First, Jeremy and I really had to commit to the idea. No more romantic wouldn’t-it-be-nice-to-live-on-the-land rhetoric: if we wanted to be farmers, we’d better be prepared for miserable rain, sunburns, nettles, and roosters crowing before the sun even shines. We signed ourselves up for Growing Places, an agricultural business planning class offered by the University of Vermont Extension. Through that class, we crafted a mission statement and a Five-Year Plan.
Year One we spent mostly figuring out the Plan. Now we are in Year Two: the year of skill-building, experience-gaining, and getting married (not necessarily in order of importance). Our plan for next year includes writing a proper business plan, producing most of our own food (on leased land or land that we own), and selling something that we grow to somebody.

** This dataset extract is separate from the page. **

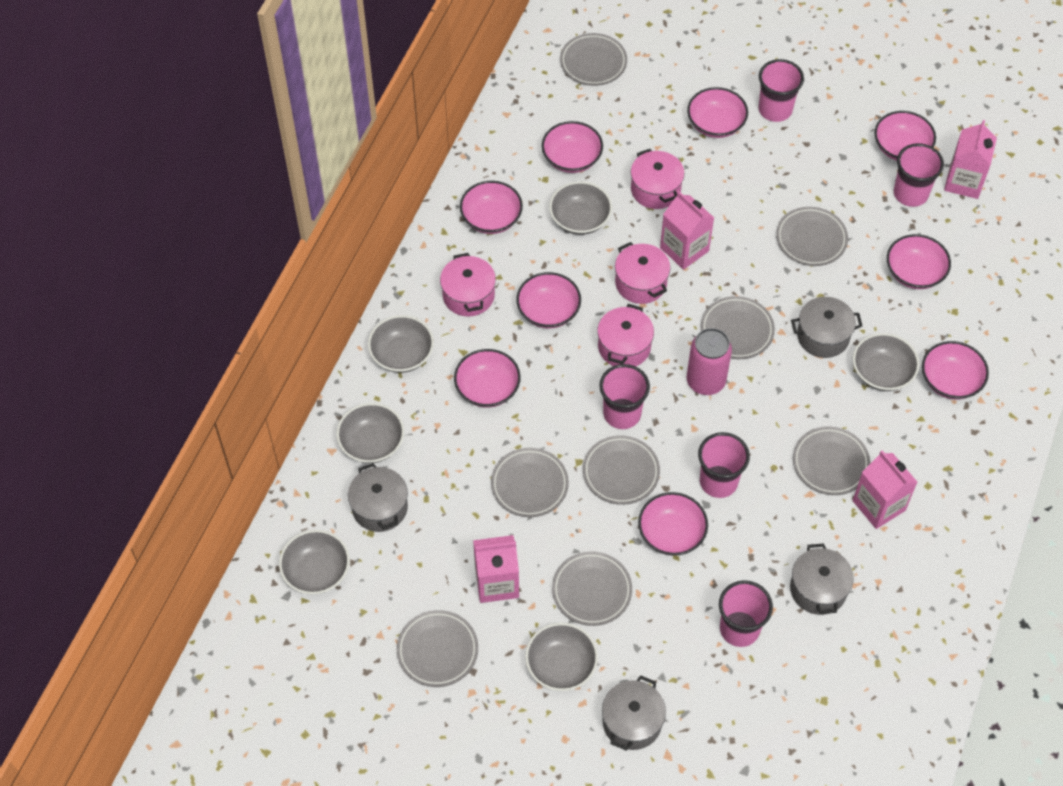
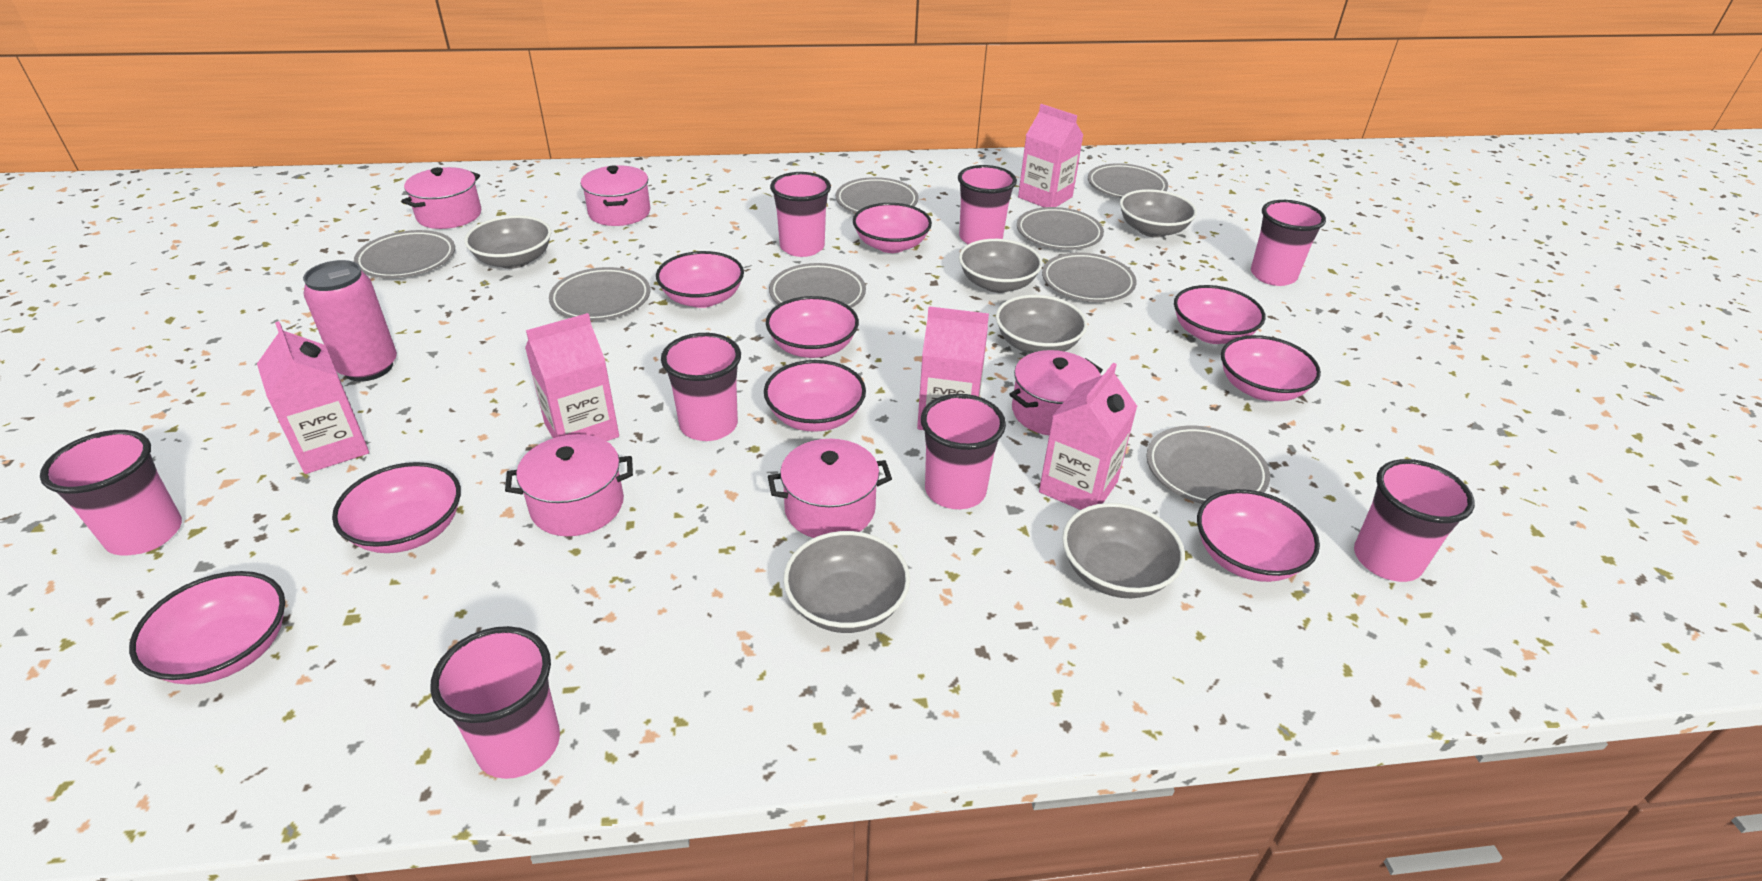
grey pot: [348,463,408,532] [602,675,666,751] [790,543,854,615] [791,297,862,358] = 4 -> none = 0
pink carton: [473,535,519,603] [660,191,714,270] [852,451,917,529] [944,120,997,199] = 4 -> [257,321,369,474] [525,313,619,441] [917,306,989,430] [1018,104,1083,207] [1039,363,1137,510] = 5
pink cup: [599,364,650,429] [698,432,750,498] [719,580,773,647] [759,59,804,122] [894,143,944,207] = 5 -> [40,430,182,555] [430,626,560,779] [661,333,741,441] [770,172,831,257] [921,394,1006,509] [958,165,1017,244] [1251,200,1326,286] [1354,459,1475,582] = 8
pink pot: [440,253,496,316] [597,304,654,366] [615,242,670,304] [631,149,684,209] = 4 -> [401,167,481,229] [505,434,633,536] [581,165,650,226] [768,439,892,538] [1009,350,1103,435] = 5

At the end of five years, we hope to be making half our income from our farming enterprise. Having a clear set of goals in place has helped us tremendously; we can look at a decision from the viewpoint of whether or not it brings us closer to our objective, and we’ve found that many otherwise difficult questions resolve themselves fairly quickly when viewed that way.
Last January, with our goals in mind, we decided we needed some concrete farming experience. While I do have that degree in agriculture, I got it in Arizona, which means I know a whole lot about irrigation and not so much about, say, frost protection. Jeremy has had gardens here in Vermont since he was a kid, but a garden isn’t quite a farm. So this year we went in search of an apprenticeship, and we started working on a small educational farm near Montpelier on April 1.
There are a lot of farms in Vermont, and many of them run apprenticeship programs. We sought out ours on the website of the Northeast Organic Farming Association of Vermont (NOFA-VT), which is an incredible resource. Other options include the National Sustainable Agriculture Information Services (ATTRA) and the Willing Workers on Organic Farms (WWOOF) program. With NOFA, farmers fill out a form providing information about their focus, management style, marketing strategies, and how much they’ll pay an apprentice; apprentices fill out a form that details their past experiences, useful skills, and what they’re looking for in a farm. Each group can then contact the other. The available farms in Vermont range from one-acre homesteads to dairy operations to 20-acre vegetable farms, and they ask for anywhere from 15 to 60 hours a week. Many offer room and board (or a CSA share, or free access to seconds, or at least all the zucchini you can eat) in addition to a usually modest stipend. For would-be apprentices, figuring out which farm will provide the best match for your circumstances and goals is a delightful and tricky business.
We spent two months at the farm near Montpelier, learning the basics of livestock care and planting a lot of seeds. As the vegetable season took off, however, we decided we wanted to experience a for-profit farm, not just an educational one. High Ledge Farm, in Woodbury, is a three-acre family farm that grows all the standard vegetables, with a focus on “the basics”: pantry staples like potatoes, carrots, tomatoes, and beets. We will be here for the rest of the summer, and we hope to learn as much as we possibly can before we strike out on our own next season.
We aren’t entirely sure what kind of farm we want to run—we hope that the apprenticeship will give us some insight into that—but we have some guidelines, based largely on the aspects of farming that appealed to us from the beginning. For instance, we like working outside, so we want to farm in a way that maximizes that. And while we don’t oppose the judicious use of machinery and fossil fuels, we want to have our hands in the dirt. That means running a small-scale farm, on the order of one to five acres.
We also know that we want to have chickens because we eat a whole lot of eggs. Whether we’ll have a rooster, I don’t know. If we do have one, though, he’ll live far from our window.